I stood in front of a door with the intricately carved hardwood lintel which you see in the featured photo. The figure is possibly a variant of Gajalakshmi, the goddess of wealth in her most royal aspect. In the usual iconography she would have four hands, two in the mudras of abhaya and varada, and two holding lotuses. Here only the pairof hands with the lotuses is seen. The dark wood had certainly been carved more than a century ago, perhaps some time in the middle of the 19th century CE. Once this kind of door lintel was common across Kerala. There was a master carver who served a small group of villages. The large number of master carvers puzzled me. In a pre-consumer economy, you would not expect door lintels to be such hot items. It turns out that the reason has to do with a churn in the Kerala agricultural economy in the 19th century.

At the beginning of the 19th century the economy of Kerala had come to depend heavily on the export of pepper. It was originally grown only in two districts, but the possibility of trade made pepper the primary crop across the Malabar region. Then, in the first decades of the 19th century, the pepper market crashed and the local economy shifted first to byproducts of coconut, and then to coffee. Land belonged to a few, and was worked by a larger number of tenants who would bid for the right to cultivate. In this speculative agrarian economy there was a quick turnover of tenants, and at each turnover the newly prosperous tenants built their own family home. This required extensive woodwork and metalwork (see the ornate handle and lock in the door above).

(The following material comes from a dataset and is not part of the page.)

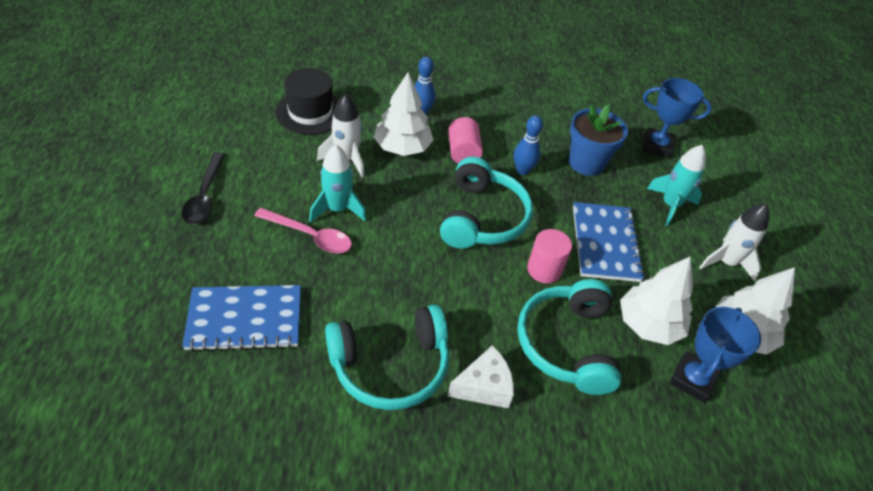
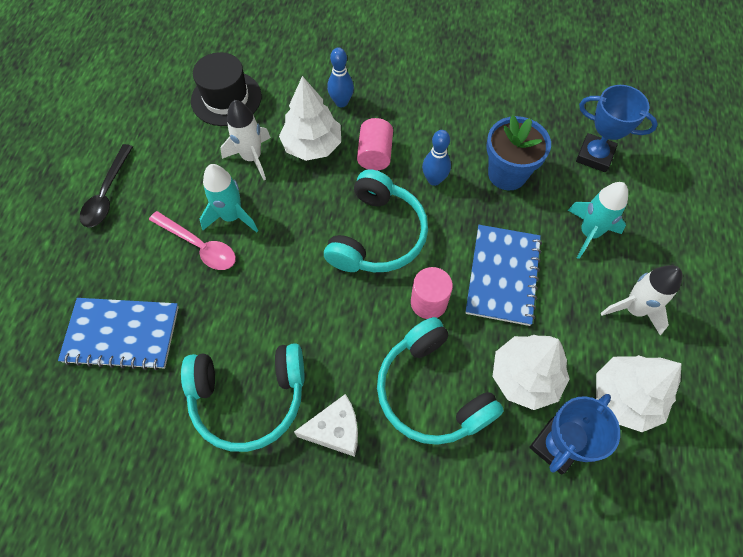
camera: 15 degrees right, 15 degrees up
(567, 344) = (432, 391): turquoise headphones -> turquoise headphones turned 45 degrees counterclockwise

In the Kochi area you’ll find shops full of old bric-a-brac hiding a few gems. The wooden carvings that you see in this photo also come from that time. It is interesting to see that about eight centuries of cross-ocean trade had already made Kerala a very cosmopolitan place. Local artists drew not only on old Hindu traditions, but also the deep historical connections with the west, the Levant and Arabia, the far west, Europe, and the east, Java, Vietnam, and, mostly at a remove, China. As an amateur I find it interesting to try to trace artistic influences in these everyday decorations from a century ago. I’m sure art historians have been over this territory in great detail.